Bisnis.com, JAKARTA — Produksi alat berat sepanjang kuartal I/2019 mencapai 1.733 unit. Walaupun mengalami pertumbuhan dibandingkan periode yang sama tahun lalu, angka ini tidak terlalu menggembirakan pengusaha.
Jamaludin, Ketua Umum Himpunan Alat Berat Indonesia (Hinabi), mengatakan peningkatan penjualan selama 3 bulan pertama tahun ini disumbang oleh sisa produksi pada tahun lalu. Hal ini disebabkan pada kuartal akhir 2018 permintaan mulai turun.
“Kami kan punya stok komponen dan baru terealisasi kuartal I tahun ini,” katanya kepada Bisnis, Rabu (24/4/2019).

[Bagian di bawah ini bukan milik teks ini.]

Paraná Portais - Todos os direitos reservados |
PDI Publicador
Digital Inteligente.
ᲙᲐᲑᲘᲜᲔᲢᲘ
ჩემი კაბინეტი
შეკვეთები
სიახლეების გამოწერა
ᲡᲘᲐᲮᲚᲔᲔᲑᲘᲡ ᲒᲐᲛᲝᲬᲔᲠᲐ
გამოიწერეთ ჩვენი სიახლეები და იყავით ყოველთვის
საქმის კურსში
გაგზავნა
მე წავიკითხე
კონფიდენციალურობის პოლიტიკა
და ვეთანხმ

Pada kuatal I/2018, produksi alat berat tercatat sebesar 1.684 unit atau naik 46% secara tahunan.
Permintaan alat berat sepanjang kuartal I/2019 didominasi oleh hydraulic excavator dan berasal dari sektor konstruksi, kehutanan, dan perkebunan. Adapun, permintaan dari sektor pertambangan, yang merupakan penyerap utama alat berat, hingga kini belum kembali menguat.

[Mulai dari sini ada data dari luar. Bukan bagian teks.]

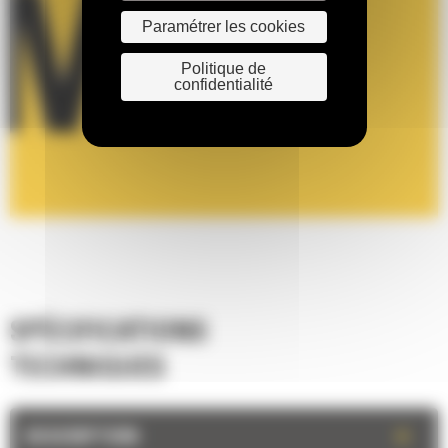
Paramétrer les cookies
Politique de
confidentialité
SPÉCIFICATIONS
TECHNIQUES
+
DESCRIPTION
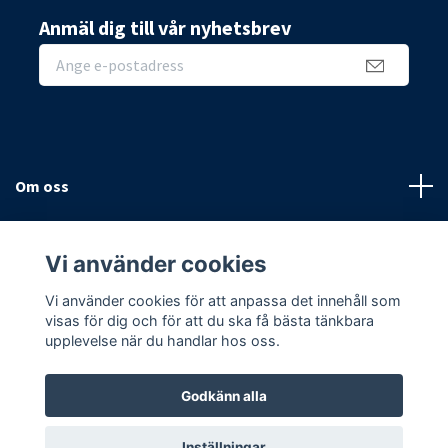
Anmäl dig till vår nyhetsbrev
Om oss
Sidor
Vi använder cookies
Sociala medier
Vi använder cookies för att anpassa det innehåll som
visas för dig och för att du ska få bästa tänkbara
upplevelse när du handlar hos oss.
Godkänn alla
© 2026 Hemmavägg
Inställningar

Jamaludin menyatakan kendati harga batu bara dunia telah membaik saat ini, tetapi permintaan batu bara berkalori rendah atau low rank masih lemah. Sebanyak 70%--80% penambang batu bara di Indonesia menghasilkan batu bara kalori rendah.
“Sektor pertambangan ini menjadi faktor dominan yang memengaruhi industri alat berat dalam negeri,” jelasnya.
Kapasitas industri alat berat dalam negeri sebesar 10.000 unit per tahun. Jamaludin menyebutkan produksi tahun lalu sekitar 8.000 unit, di luar towing tractor.